Exercise objective: The copy has to match the data exactly and leave out every picture.

Dataset content:
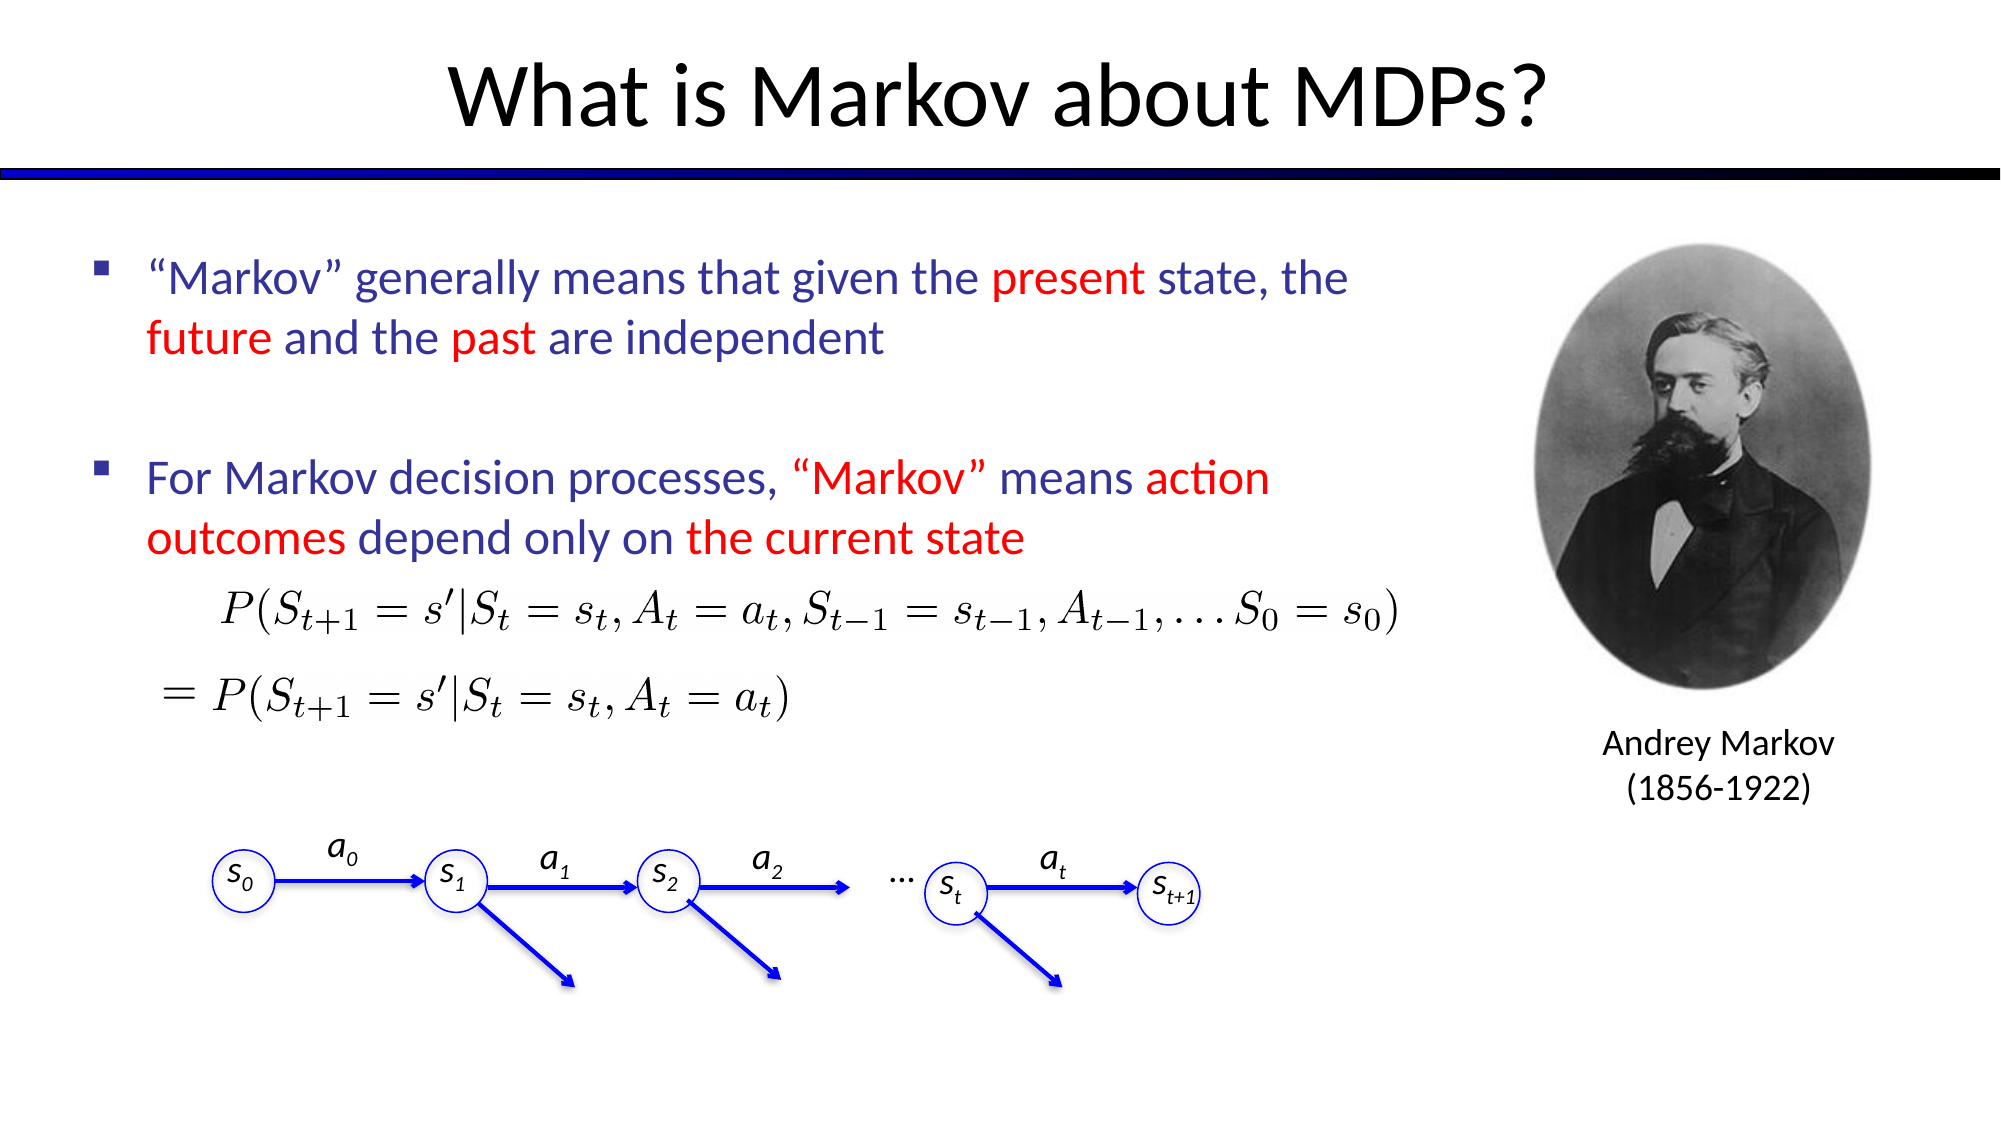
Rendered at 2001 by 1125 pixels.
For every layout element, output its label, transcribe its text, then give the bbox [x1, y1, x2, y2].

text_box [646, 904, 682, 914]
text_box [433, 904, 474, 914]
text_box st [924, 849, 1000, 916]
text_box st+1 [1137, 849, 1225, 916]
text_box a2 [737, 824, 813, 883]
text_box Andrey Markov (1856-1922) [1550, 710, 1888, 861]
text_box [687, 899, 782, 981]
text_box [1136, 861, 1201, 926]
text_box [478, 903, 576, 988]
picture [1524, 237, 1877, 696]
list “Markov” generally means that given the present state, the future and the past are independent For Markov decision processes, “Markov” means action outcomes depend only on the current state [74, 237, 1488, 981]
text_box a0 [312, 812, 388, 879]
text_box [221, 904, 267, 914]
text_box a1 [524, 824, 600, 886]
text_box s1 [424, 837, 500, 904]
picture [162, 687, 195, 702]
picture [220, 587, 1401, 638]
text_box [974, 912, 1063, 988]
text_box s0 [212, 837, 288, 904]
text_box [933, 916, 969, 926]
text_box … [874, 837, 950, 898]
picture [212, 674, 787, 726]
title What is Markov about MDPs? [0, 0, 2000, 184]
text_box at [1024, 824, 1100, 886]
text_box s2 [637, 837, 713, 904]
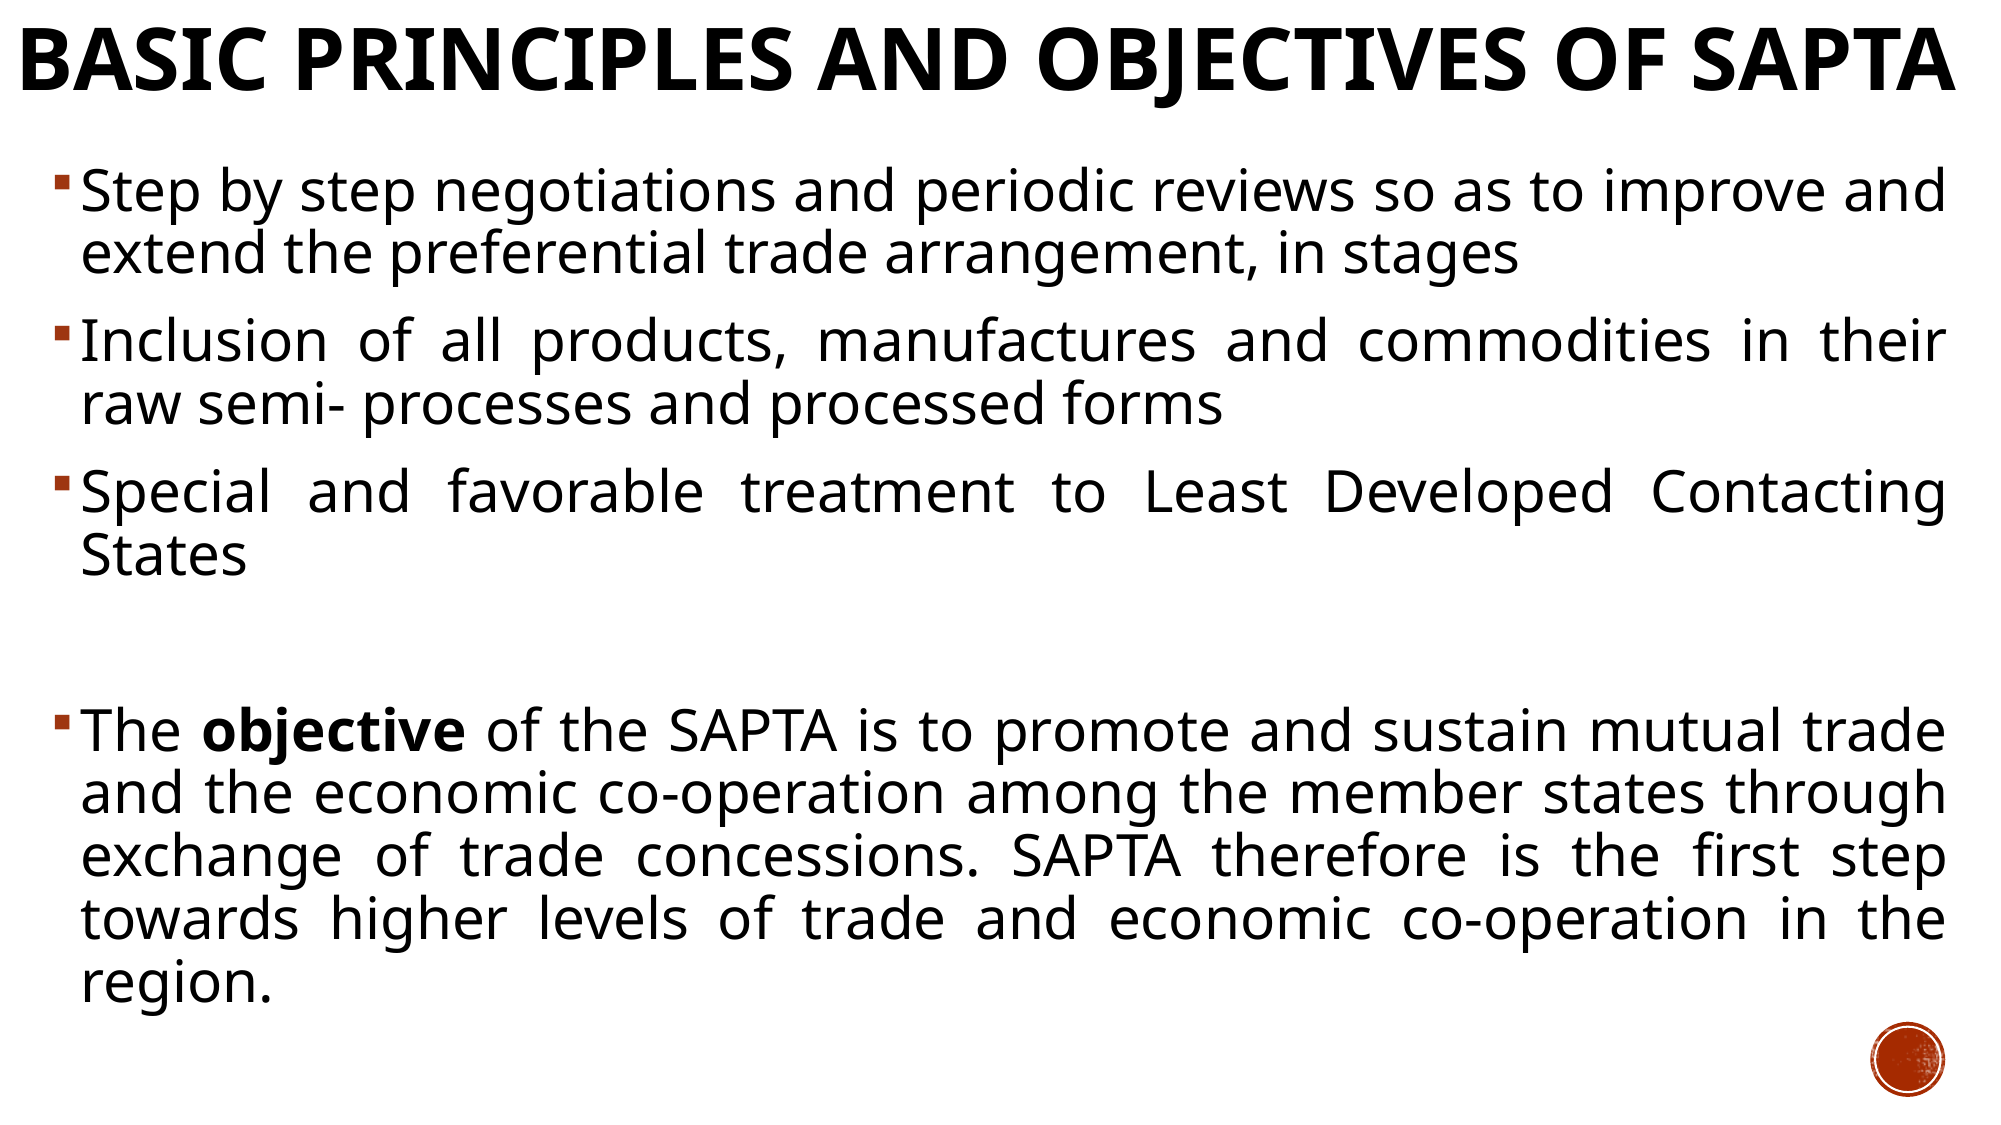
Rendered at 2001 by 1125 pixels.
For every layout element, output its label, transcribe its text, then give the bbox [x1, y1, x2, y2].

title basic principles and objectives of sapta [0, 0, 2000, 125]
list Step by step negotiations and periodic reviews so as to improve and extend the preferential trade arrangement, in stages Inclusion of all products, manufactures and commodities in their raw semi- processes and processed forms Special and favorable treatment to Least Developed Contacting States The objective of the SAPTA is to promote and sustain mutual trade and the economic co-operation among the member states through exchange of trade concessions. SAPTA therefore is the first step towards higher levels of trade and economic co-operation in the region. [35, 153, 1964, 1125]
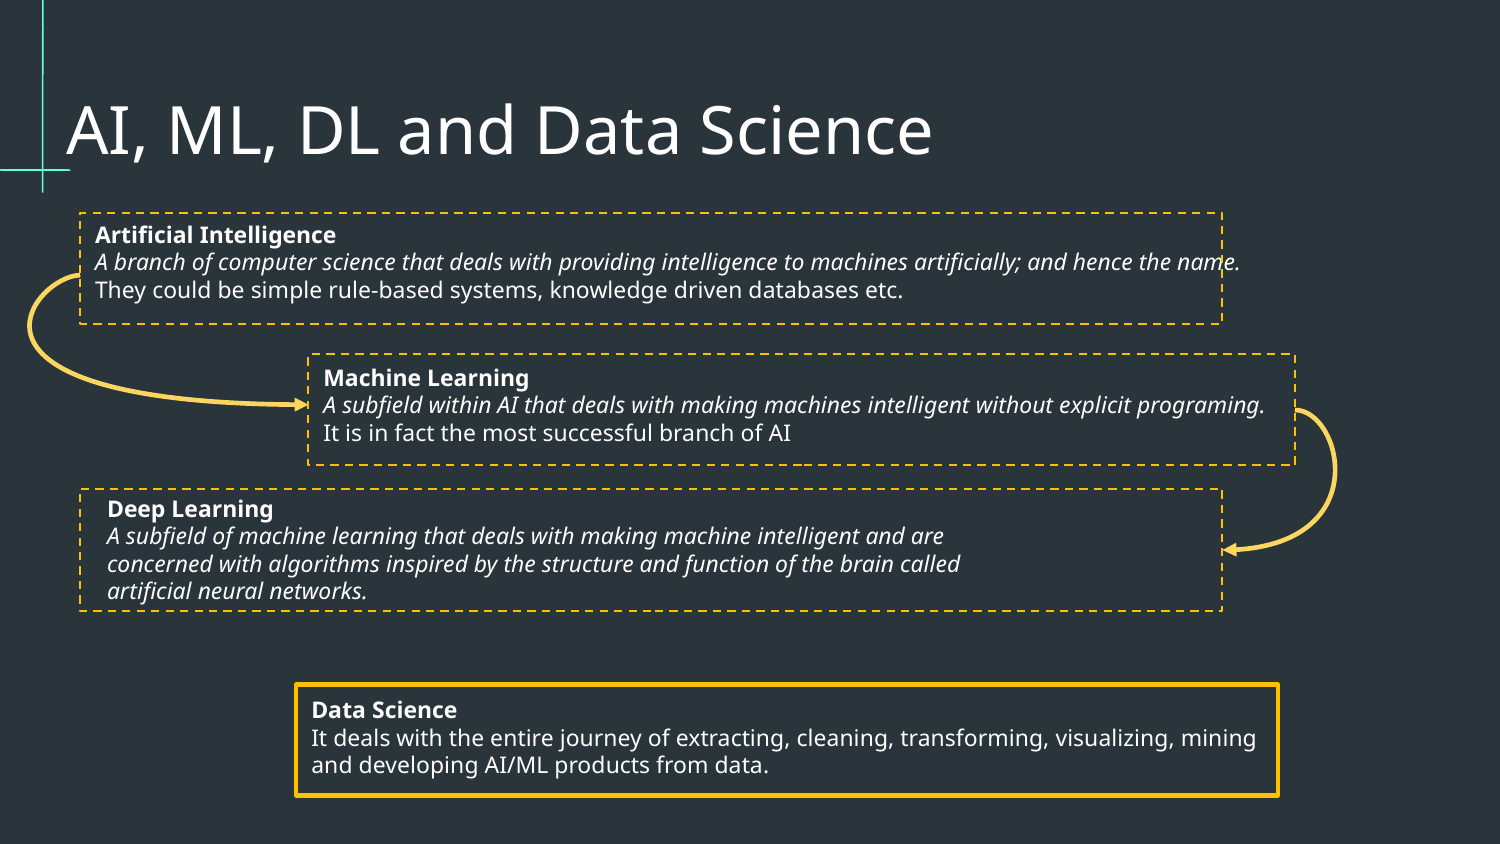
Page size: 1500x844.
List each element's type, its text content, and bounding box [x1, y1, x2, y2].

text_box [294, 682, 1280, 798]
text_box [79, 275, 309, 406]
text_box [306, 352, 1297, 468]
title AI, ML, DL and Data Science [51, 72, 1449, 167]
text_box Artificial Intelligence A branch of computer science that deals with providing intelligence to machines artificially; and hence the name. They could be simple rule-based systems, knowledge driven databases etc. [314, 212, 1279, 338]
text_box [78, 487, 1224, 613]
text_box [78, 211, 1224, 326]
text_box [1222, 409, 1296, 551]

Answer to this task:
Rendered at 2001 by 1125 pixels.
For every layout element, output its label, transcribe its text, then give the bbox [x1, y1, x2, y2].

text_box [646, 904, 682, 914]
text_box [433, 904, 474, 914]
text_box st [924, 849, 1000, 916]
text_box st+1 [1137, 849, 1225, 916]
text_box a2 [737, 824, 813, 883]
text_box Andrey Markov (1856-1922) [1550, 710, 1888, 861]
text_box [687, 899, 782, 981]
text_box [1136, 861, 1201, 926]
text_box [478, 903, 576, 988]
picture [1524, 237, 1877, 696]
list “Markov” generally means that given the present state, the future and the past are independent For Markov decision processes, “Markov” means action outcomes depend only on the current state [74, 237, 1488, 981]
text_box a0 [312, 812, 388, 879]
text_box [221, 904, 267, 914]
text_box a1 [524, 824, 600, 886]
text_box s1 [424, 837, 500, 904]
picture [162, 687, 195, 702]
picture [220, 587, 1401, 638]
text_box [974, 912, 1063, 988]
text_box s0 [212, 837, 288, 904]
text_box [933, 916, 969, 926]
text_box … [874, 837, 950, 898]
picture [212, 674, 787, 726]
title What is Markov about MDPs? [0, 0, 2000, 184]
text_box at [1024, 824, 1100, 886]
text_box s2 [637, 837, 713, 904]
Rendered at 2001 by 1125 pixels.
For every layout element, output its label, transcribe its text, then give the bbox [x1, y1, x2, y2].

title basic principles and objectives of sapta [0, 0, 2000, 125]
list Step by step negotiations and periodic reviews so as to improve and extend the preferential trade arrangement, in stages Inclusion of all products, manufactures and commodities in their raw semi- processes and processed forms Special and favorable treatment to Least Developed Contacting States The objective of the SAPTA is to promote and sustain mutual trade and the economic co-operation among the member states through exchange of trade concessions. SAPTA therefore is the first step towards higher levels of trade and economic co-operation in the region. [35, 153, 1964, 1125]
Page size: 1500x844.
List each element's type, its text content, and bounding box [x1, y1, x2, y2].

text_box [294, 682, 1280, 798]
text_box [79, 275, 309, 406]
text_box [306, 352, 1297, 468]
title AI, ML, DL and Data Science [51, 72, 1449, 167]
text_box Artificial Intelligence A branch of computer science that deals with providing intelligence to machines artificially; and hence the name. They could be simple rule-based systems, knowledge driven databases etc. [314, 212, 1279, 338]
text_box [78, 487, 1224, 613]
text_box [78, 211, 1224, 326]
text_box [1222, 409, 1296, 551]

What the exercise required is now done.